On Tue, Apr 05, 2016 at 05:59:04PM +0200, Sebastian Andrzej Siewior wrote:
> If we error out in __cpu_disable() (via takedown_cpu() which is
> currently the last one that can fail) we don't rollback entirely to
> CPUHP_ONLINE (where we started) but to CPUHP_AP_ONLINE_IDLE. This
> happens because the former states were on the target CPU (the AP states)
> and during the rollback we go back until the first BP state we started.
> During the next cpu_down attempt (on the same failed CPU) will take
> forever because the cpuhp thread is still down.
> 
> The fix this I rollback to where we started in _cpu_down() via a workqueue
> to ensure that those callback will be run on the target CPU in
> non-atomic context (as in normal cpu_up()).

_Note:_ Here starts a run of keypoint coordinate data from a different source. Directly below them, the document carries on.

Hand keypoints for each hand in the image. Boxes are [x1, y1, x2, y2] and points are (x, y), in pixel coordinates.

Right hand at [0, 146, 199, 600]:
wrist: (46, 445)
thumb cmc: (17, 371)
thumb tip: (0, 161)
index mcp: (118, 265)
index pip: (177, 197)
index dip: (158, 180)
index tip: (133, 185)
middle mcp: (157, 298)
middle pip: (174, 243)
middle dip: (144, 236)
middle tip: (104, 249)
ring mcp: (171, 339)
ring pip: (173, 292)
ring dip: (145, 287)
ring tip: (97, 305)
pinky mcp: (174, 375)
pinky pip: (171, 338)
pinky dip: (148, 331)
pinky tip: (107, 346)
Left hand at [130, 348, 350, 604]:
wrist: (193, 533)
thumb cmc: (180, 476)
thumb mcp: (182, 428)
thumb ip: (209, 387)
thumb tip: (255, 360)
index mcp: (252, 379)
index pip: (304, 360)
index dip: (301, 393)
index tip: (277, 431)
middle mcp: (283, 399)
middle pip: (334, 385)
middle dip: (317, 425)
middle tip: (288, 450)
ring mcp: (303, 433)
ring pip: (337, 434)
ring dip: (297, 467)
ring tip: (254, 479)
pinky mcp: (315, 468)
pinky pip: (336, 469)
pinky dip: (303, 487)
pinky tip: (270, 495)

> The workqueues should be working again because the CPU_DOWN_FAILED were
> already invoked.
> 
> notify_online() has been marked as ->skip_onerr because otherwise we
> will see the CPU_ONLINE notifier in addition to the CPU_DOWN_FAILED.

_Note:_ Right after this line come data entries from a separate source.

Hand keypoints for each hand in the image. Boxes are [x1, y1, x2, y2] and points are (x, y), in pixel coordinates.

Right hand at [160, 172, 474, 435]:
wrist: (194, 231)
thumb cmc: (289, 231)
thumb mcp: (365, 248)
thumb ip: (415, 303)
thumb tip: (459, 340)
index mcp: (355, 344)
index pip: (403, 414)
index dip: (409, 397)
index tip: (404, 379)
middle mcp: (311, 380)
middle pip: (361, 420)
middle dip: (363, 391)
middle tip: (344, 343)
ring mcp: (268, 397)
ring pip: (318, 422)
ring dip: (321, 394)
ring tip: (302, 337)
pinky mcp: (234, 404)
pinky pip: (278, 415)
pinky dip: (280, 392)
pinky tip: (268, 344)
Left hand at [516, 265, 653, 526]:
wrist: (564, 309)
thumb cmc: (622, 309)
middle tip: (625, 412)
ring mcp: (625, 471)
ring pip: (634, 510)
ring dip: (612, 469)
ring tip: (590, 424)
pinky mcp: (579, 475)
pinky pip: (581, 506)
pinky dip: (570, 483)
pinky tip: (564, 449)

> However with ->skip_onerr we neither see CPU_ONLINE nor CPU_DOWN_FAILED
> if something in between (CPU_DOWN_FAILED … CPUHP_TEARDOWN_CPU).
> Currently there is nothing.
> 
> This regression got probably introduce in the rework while we introduced
> the hotplug thread to offload the work to the target CPU.
> 
> Fixes: 4cb28ced23c4 ("cpu/hotplug: Create hotplug threads")
> Reported-by: Heiko Carstens <heiko.carstens@de.ibm.com>
> Signed-off-by: Sebastian Andrzej Siewior <bigeasy@linutronix.de>
> ---
>  kernel/cpu.c | 19 +++++++++++++++++++
>  1 file changed, 19 insertions(+)

This fixes the issue that a second cpu_down() will take forever, if
__cpu_disable() fails.

However it does not fix the issue that CPU_DOWN_FAILED will be seen on a
different cpu than the cpu that was supposed to be taken offline.